[Data for this task]:
== Segment start ==

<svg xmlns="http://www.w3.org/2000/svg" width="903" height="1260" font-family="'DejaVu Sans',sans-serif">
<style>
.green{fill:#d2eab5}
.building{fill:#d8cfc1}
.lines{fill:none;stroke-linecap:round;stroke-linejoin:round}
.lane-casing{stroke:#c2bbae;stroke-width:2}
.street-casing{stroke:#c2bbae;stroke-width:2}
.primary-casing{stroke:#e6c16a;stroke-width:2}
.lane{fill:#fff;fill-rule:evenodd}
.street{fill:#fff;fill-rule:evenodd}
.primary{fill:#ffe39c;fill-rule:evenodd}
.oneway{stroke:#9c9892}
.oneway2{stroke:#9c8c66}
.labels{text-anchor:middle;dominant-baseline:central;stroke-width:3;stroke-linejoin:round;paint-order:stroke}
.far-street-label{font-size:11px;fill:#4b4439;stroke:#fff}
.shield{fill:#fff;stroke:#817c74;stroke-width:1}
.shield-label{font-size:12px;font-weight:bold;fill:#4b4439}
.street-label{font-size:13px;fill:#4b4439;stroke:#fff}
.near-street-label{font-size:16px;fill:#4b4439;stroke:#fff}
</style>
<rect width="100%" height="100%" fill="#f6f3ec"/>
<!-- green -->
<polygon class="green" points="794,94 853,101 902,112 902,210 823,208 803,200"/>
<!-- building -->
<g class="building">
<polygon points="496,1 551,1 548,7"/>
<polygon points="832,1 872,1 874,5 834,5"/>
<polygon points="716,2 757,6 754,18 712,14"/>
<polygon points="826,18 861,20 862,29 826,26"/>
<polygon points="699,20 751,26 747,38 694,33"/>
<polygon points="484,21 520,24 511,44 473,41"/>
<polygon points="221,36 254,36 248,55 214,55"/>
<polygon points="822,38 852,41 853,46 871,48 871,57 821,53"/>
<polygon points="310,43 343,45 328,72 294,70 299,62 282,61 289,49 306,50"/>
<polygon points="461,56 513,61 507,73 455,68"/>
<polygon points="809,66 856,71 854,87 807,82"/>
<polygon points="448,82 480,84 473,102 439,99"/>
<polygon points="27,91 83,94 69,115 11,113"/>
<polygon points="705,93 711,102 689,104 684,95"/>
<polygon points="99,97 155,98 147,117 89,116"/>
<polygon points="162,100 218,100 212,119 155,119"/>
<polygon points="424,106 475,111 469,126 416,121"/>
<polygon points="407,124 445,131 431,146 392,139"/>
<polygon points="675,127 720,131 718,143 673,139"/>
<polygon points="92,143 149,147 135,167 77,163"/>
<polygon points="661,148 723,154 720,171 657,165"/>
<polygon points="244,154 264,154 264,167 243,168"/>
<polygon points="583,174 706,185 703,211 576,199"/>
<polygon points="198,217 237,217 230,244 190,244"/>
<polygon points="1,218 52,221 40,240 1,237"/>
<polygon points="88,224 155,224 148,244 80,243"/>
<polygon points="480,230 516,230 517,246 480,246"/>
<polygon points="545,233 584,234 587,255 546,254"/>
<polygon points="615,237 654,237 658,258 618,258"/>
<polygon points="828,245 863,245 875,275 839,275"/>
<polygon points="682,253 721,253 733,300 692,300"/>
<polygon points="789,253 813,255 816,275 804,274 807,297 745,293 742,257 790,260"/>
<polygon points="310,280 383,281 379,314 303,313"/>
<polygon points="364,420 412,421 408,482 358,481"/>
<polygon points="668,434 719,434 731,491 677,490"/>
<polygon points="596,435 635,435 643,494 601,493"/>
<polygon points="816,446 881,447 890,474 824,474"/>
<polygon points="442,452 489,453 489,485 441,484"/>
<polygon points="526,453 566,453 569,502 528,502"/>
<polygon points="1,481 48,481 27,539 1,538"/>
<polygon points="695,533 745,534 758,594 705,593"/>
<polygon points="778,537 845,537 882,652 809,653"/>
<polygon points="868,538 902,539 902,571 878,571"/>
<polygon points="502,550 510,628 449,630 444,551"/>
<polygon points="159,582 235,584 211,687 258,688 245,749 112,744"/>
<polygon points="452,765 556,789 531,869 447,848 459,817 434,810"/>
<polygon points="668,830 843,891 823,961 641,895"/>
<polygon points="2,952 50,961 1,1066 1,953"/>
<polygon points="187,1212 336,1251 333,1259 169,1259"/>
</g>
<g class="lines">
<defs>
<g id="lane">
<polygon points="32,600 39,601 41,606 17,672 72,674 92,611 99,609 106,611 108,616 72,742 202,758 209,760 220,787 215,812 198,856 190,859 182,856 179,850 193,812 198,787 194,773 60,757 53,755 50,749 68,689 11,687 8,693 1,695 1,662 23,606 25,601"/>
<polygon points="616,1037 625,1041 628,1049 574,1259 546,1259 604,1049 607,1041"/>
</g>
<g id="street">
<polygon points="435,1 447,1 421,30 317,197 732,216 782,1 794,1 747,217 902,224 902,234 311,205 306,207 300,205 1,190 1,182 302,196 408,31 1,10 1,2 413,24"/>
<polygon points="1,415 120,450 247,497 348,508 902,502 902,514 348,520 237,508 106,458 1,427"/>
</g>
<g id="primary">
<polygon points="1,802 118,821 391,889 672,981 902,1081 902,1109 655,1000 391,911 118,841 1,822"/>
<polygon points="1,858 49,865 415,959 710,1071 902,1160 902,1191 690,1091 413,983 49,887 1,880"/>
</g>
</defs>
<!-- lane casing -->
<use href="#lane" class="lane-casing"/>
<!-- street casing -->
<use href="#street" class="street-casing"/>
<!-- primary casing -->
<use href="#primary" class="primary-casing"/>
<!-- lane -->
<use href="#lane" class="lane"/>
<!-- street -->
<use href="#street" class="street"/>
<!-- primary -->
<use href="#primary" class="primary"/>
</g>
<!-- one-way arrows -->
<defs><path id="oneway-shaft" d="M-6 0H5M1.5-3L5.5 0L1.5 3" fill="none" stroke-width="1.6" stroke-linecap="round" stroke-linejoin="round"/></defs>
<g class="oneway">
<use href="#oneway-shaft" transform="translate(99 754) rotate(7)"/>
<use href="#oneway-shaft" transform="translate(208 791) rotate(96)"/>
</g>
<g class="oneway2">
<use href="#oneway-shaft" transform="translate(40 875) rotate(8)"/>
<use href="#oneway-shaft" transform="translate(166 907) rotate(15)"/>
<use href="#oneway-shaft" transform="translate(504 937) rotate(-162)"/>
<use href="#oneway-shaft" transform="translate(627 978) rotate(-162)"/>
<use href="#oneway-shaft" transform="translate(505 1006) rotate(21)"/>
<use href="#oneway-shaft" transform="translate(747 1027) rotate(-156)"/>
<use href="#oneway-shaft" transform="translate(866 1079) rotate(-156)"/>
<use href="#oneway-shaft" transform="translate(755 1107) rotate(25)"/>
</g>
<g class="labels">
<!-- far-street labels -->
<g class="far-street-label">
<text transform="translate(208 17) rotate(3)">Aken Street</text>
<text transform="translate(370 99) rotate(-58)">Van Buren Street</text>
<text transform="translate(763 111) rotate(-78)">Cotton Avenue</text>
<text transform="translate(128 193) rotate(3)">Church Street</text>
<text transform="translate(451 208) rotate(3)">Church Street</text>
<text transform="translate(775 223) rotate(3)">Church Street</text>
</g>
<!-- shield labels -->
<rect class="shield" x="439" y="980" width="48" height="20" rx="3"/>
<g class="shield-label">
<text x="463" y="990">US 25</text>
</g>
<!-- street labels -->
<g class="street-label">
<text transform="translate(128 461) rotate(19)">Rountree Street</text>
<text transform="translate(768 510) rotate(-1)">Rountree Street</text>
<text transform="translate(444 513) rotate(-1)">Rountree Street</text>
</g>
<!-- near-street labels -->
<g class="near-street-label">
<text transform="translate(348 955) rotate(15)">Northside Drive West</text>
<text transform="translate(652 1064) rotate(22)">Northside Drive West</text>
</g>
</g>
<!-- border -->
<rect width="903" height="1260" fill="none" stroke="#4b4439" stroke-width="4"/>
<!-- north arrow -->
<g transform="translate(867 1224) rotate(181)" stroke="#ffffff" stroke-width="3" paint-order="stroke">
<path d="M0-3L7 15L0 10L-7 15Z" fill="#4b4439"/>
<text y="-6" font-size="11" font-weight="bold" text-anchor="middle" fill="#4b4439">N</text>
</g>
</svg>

== Segment end ==

Tally the lines of the material that include "rule". Only the total should be given.

[Solution to the exercise]:
3